Question from Jech, Set Theory-
let $ M=Ult(V,U)$ be the Ultrapower of V by U (isomorphic to transitive collapse). And the embedding
$$
j:V→M ,j(x):=[c_x]
$$
s.t for all $a$ : $[c_x](a) = x$
Lemma 20.14 states that
the following defines an Ultrafilter on $P_\kappa(\lambda):$
$$
X\in U\iff j''\lambda\in j(X)
$$
Then it says: $U$ is normal: if $f(x)\in x$ for almost all $x$, then $(jf)(j''λ)\in j’’(\gamma)$. Hence $(jf)(j''\lambda)=j(\gamma)$ for some $\gamma<\lambda$,
And so $f(x)=\gamma$ for almost all $x$.
I don't understand the part that comes after the "bold". Maybe because I don't realize what function the expression $(jf)(j''\lambda)$ represents. If we denote $a:=j''\lambda$, $ $than it should be: $$(jf)(j''\lambda)=[c_f](a)$$
So, given $x\in P_\kappa(\lambda)$ ,Is this the correct operation? $$[c_f](a)(x) = f(a(x))$$
thanks
Best Answer
I think your confusion actually lies somewhere else since your set up defining the standard ultrapower embedding doesn't make much sense.

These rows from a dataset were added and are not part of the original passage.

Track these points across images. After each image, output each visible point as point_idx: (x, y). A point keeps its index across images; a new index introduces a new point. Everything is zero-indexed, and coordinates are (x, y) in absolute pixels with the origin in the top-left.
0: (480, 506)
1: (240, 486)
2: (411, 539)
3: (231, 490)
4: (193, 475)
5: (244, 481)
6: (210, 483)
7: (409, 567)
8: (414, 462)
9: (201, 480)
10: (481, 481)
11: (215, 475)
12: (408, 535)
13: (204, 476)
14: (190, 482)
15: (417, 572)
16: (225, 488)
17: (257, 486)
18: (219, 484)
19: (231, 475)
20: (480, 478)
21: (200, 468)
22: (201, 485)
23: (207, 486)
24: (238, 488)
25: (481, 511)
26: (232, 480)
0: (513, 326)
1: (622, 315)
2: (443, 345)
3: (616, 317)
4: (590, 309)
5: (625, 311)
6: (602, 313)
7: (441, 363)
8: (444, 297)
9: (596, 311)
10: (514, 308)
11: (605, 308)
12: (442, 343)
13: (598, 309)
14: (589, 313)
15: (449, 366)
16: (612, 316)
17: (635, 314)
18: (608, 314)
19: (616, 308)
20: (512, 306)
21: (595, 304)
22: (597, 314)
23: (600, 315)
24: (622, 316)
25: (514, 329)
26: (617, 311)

The canonical embeding has nothing (directly) to do with the direction of the theorem you are asking about, which starts from the supposition of an elementary embedding satisfying certain properties (i.e. not necessarily an ultrapower embedding) and deduces the existence of a normal measure on $P_\kappa(\lambda).$ The other direction shows that the canonical embedding with respect to a normal measure has these properties.

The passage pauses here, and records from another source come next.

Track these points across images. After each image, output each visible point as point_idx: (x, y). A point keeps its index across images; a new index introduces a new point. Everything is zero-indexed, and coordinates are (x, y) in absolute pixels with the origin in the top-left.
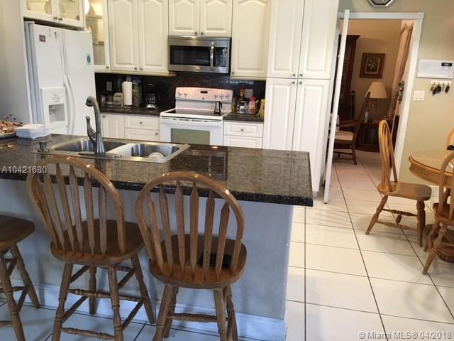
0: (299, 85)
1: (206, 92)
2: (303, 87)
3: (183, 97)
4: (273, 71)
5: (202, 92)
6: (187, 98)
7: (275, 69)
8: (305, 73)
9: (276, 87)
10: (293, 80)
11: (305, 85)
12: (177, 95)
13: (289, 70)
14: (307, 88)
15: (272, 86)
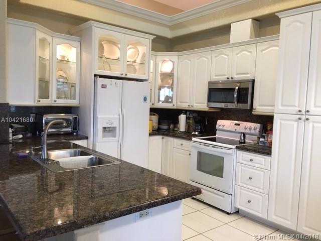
0: (307, 122)
1: (239, 125)
2: (311, 124)
3: (221, 127)
4: (280, 107)
5: (235, 124)
6: (225, 128)
7: (282, 105)
8: (312, 109)
9: (283, 122)
10: (299, 116)
11: (313, 122)
12: (217, 126)
13: (295, 106)
14: (316, 125)
15: (279, 121)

As for how the part after the bold follows from the part before it, $f(x)=\gamma$ for almost all $x$ means that $$ \{x: f(x)=\gamma\}\in U,$$ which from the definition of $U$ means that $$ j''\lambda\in j\{x: f(x)=\gamma\}.$$ We have $$j\{x: f(x)=\gamma\}=\{x:jf(x)=j(\gamma)\},$$ so $f(x)=\gamma$ for almost all $x$ means exactly that $j''\lambda\in \{x:jf(x)=j(\gamma)\}$, i.e. $ jf(j''\lambda)=j(\gamma).$
Regarding your last part, yes, it is correct that for $[g]\in \operatorname{Ult}_U(V),$ that $[h]=(j_Uf)([g])$ iff $\{x:h(x)=f(g(x))\}\in U.$ As for which $g$ have $[g]=j_U''\lambda,$ if $U$ is a normal measure then $j_U''\lambda$ is represented by the diagonal function $d(x)=x.$ So we have $h(x)=f(d(x))=f(x)$ almost everywhere. So the fact that $[f]=[h]=(j_Uf)(j_U''\lambda)=j(\gamma)=[c_\gamma]$ means $f(x)=\gamma$ almost everywhere, which ties out.